Buried my mum on Monday, treated appallingly in the Job Centre on Wednesday. Bitterly upset with the behaviour of the Job Advisor who cannot even use a fucking computer let alone follow DWP guidelines. Today i am angry in a constructive manner and i will rip them apart at the next meeting.
 
I'm dealing with similar shit and threat of sanction. The sharing helps again and i've got strength from that opening post and replies; it makes me lose my fear and fills me with fight. I'm not alone, having that reaffirmed helps me.

This benefits regime is a fucking sick joke, it's a full time sham.

Buried my mum on Monday, treated appallingly in the Job Centre on Wednesday. Bitterly upset with the behaviour of the Job Advisor who cannot even use a fucking computer let alone follow DWP guidelines. Today i am angry in a constructive manner and i will rip them apart at the next meeting.
FWIW - and despite your poor choice of footballing allegiance - (((Dex)))
 
Massive victory for me today, same Job Advisor and she came out fighting in an extraordinary manner that did her no favours and i consider her behaviour today to be an aggrevating addition to a complaint that i have lodged against her. I'm shocked by what she did and so was the line manager. It confirms to me that this individual is a nasty piece of work.

In the presence of a line manager she rapidly dissolved into a nervous wreck, i could see that in her body language, her facial expressions. She was pulled up, tripped up by her own arrogance and stopped; i knew not to gloat at that moment and i didn't.

I'm reading Long Walk To Freedom at the moment and the way Nelson Mandela conducted himself thoughout his life is teaching me how to win with dignity.

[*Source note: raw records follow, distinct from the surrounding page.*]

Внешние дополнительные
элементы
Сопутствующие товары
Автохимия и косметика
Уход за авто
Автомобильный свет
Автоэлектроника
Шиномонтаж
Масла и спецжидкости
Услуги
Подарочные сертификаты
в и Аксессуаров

I had already won before i sat down because i was prepared, calm and confident.
 
Massive victory for me today, same Job Advisor and she came out fighting in an extraordinary manner that did her no favours and i consider her behaviour today to be an aggrevating addition to a complaint that i have lodged against her. I'm shocked by what she did and so was the line manager. It confirms to me that this individual is a nasty piece of work.

In the presence of a line manager she rapidly dissolved into a nervous wreck, i could see that in her body language, her facial expressions. She was pulled up, tripped up by her own arrogance and stopped; i knew not to gloat at that moment and i didn't.

I'm reading Long Walk To Freedom at the moment and the way Nelson Mandela conducted himself thoughout his life is teaching me how to win with dignity.

I had already won before i sat down because i was prepared, calm and confident.
*Internet Five*
 
My mate gave me bookkeeping one-two days a week, so I could fuck jobcentre off, so so glad I do not have to deal with those cunts, they have actually sent me batshit crazy. Now I'm gonna do some courses and do bookkeeping for other people, suits me cus I don't have to talk to any cunts all day.
 
My mate gave me bookkeeping one-two days a week, so I could fuck jobcentre off, so so glad I do not have to deal with those cunts, they have actually sent me batshit crazy. Now I'm gonna do some courses and do bookkeeping for other people, suits me cus I don't have to talk to any cunts all day.
Thats a great plan. Friend of mine went from zero to income in a few months with this idea. After couple of years, a healthy income with a few good long term clients.
A plus side is going self employed, still eligible for rent/council tax benefit, working familys tax credit, exempt from national insurance. Its still form filling but if you keep on top of it its more than manageable.

Don't let the bastards grind you down.